Heads will roll

REVIEWED - APOCALYPTO: Take away the unusual setting and lush production values, and Apocalypto is just another sadism-saturated…

REVIEWED - APOCALYPTO:Take away the unusual setting and lush production values, and Apocalypto is just another sadism-saturated Hollywood action movie, writes Michael Dwyer

EXPERIENCE has taught us to expect the unexpected when Mel Gibson sits in the director's chair. He takes on projects that invariably are regarded as high-risk ventures and then defies doubters when they sweep up awards (the Oscar-winning Braveheart) and clean up at the box-office (The Passion of the Christ).

The one constant is that the male protagonists - and the viewer - will be subjected to cruel, sadistic violence. Given that Braveheart ended with William Wallace drawn and quartered and that The Passion of Christ concluded in crucifixion and death, the prospects appear unpromising for Jaguar Paw (Rudy Youngblood), the fearless, resourceful young hero who has to run for his life in Apocalypto.

Having dared to make his Passion film in Latin and Aramaic, Gibson has the cast speaking a Mayan dialect in Apocalypto, which is set in another primitive world, during the decline of the Mayas in the 16th century.
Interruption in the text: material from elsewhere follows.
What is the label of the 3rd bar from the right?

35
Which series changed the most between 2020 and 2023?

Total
Audiences deterred by subtitles will be relieved that the movie is not dialogue-heavy and the emphasis is firmly on gory, bloodthirsty action.

READ MORE

It opens on a quote from historian Will Durant: "A great civilisation is not conquered from without until it destroys itself from within." This is the first cue that the idyllic existence of Jaguar Paw's tribe will be short-lived. Theirs is a peaceful tribe whose men are dogged in hunting the animals that provide them with food, and they live in a close community of large families. Jaguar Paw is the eldest of 10 and his wife is about to have their second child.
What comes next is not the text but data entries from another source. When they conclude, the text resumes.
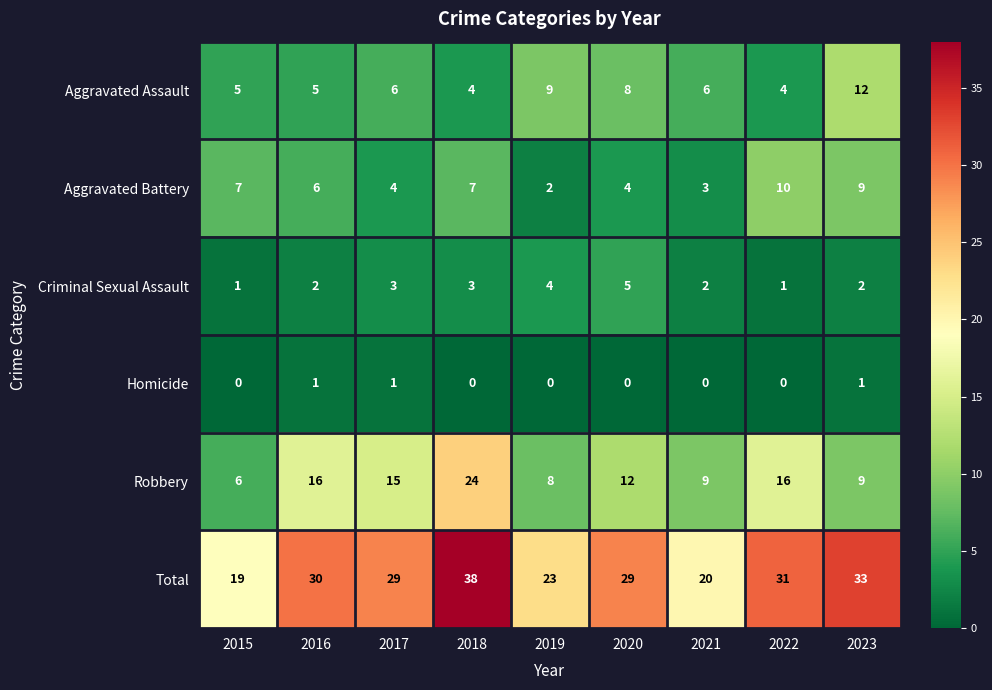

At which label does Robbery first exceed 12?

2016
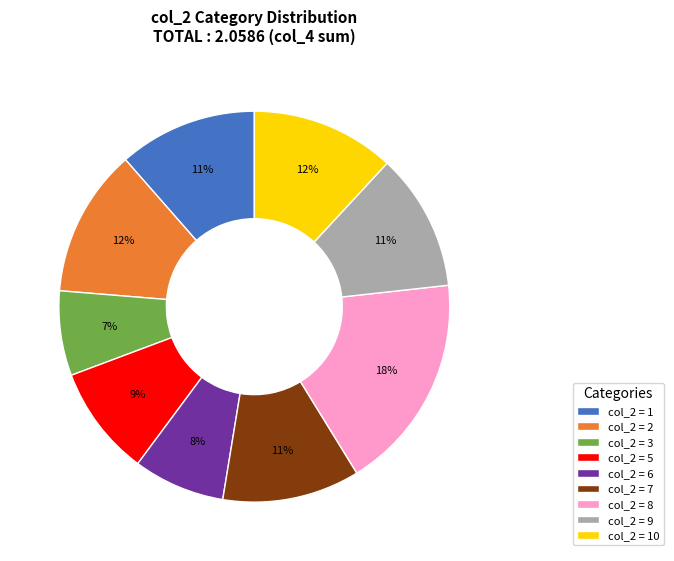

Is the sum of col_2 = 5 and col_2 = 3 greater than half?

No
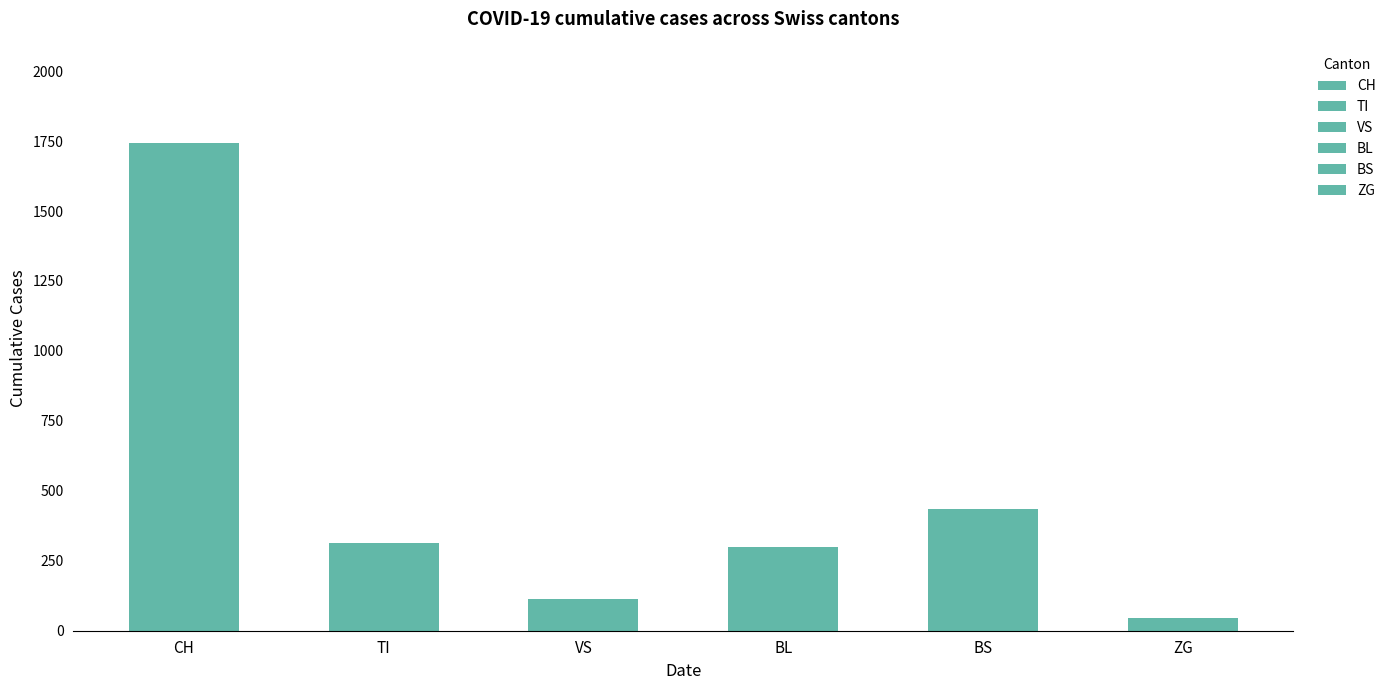

Is the value of BL at 2020-03-22 greater than the value of ZG at 2020-03-20?

Yes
Marauding warriors invade their village, levelling it to the ground and decimating the population. Some of the men, among them Jaguar Paw, are taken captive, tied together by their necks to a wooden pole - their surrogate for the cross carried by Jesus. Continuing those allusions, they are doomed for ritual human sacrifice before a baying mob.

The movie's stripped-down narrative is surprisingly conventional and familiar from countless genre predecessors, albeit enhanced with the striking production values so skilfully applied under Gibson's accomplished core team of cinematographer Dean Semler, production designer Tom Sanders and film editor John Wright.
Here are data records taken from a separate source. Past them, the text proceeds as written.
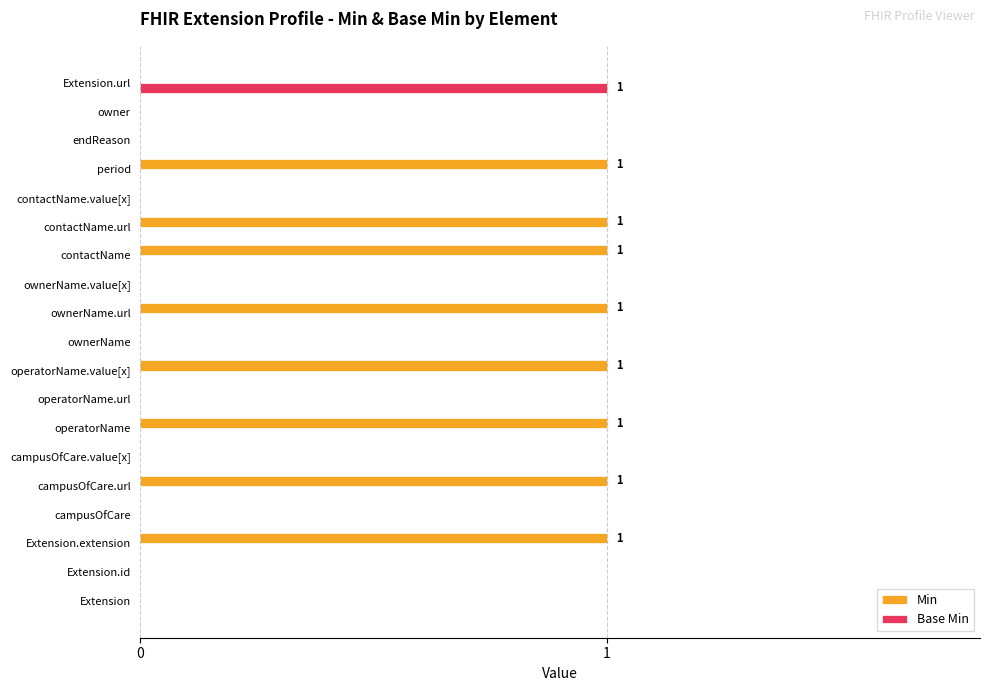

Is the value of Min at period greater than the value of Base Min at endReason?

Yes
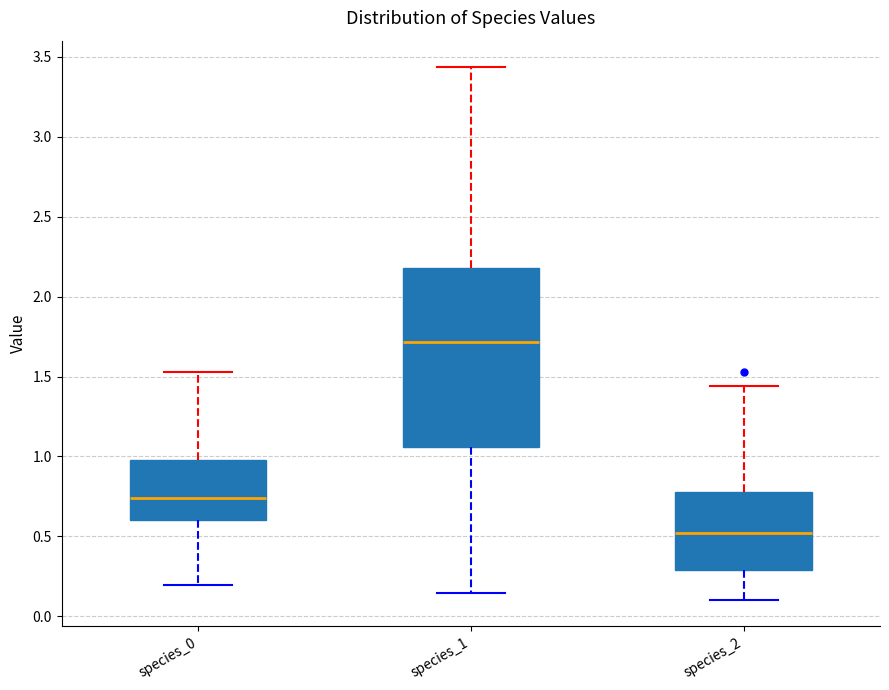

Reading left to right, read every box against the y-axis: the position of its median line, the range the box covers, and the ends of its whiskers. The values are not printed on the chart, so give them approximately, as read against the axis.

species_0: median 0.75, box 0.60 to 1.00, whiskers 0.20 to 1.55
species_1: median 1.70, box 1.05 to 2.20, whiskers 0.15 to 3.45
species_2: median 0.50, box 0.30 to 0.80, whiskers 0.10 to 1.45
Apocalypto is no history lesson, although Gibson draws parallels between its events and the war in Iraq. He seems less interested in an anthropological exploration of the era than in employing it as an exotic backdrop for the elemental action sequences he orchestrates with such relish, particularly in the vigorous extended chase over the last hour of the movie.

The violence is graphic and relentless, and steeped in casual brutality. Heads roll, literally, and hearts are plucked from living bodies. However, whereas The Passion of Christ featured a single victim with whom the audience could empathise throughout a shocking ordeal of suffering, Apocalypto has a distinctly distancing effect as to what registers as a succession of extras get decapitated or disembowelled.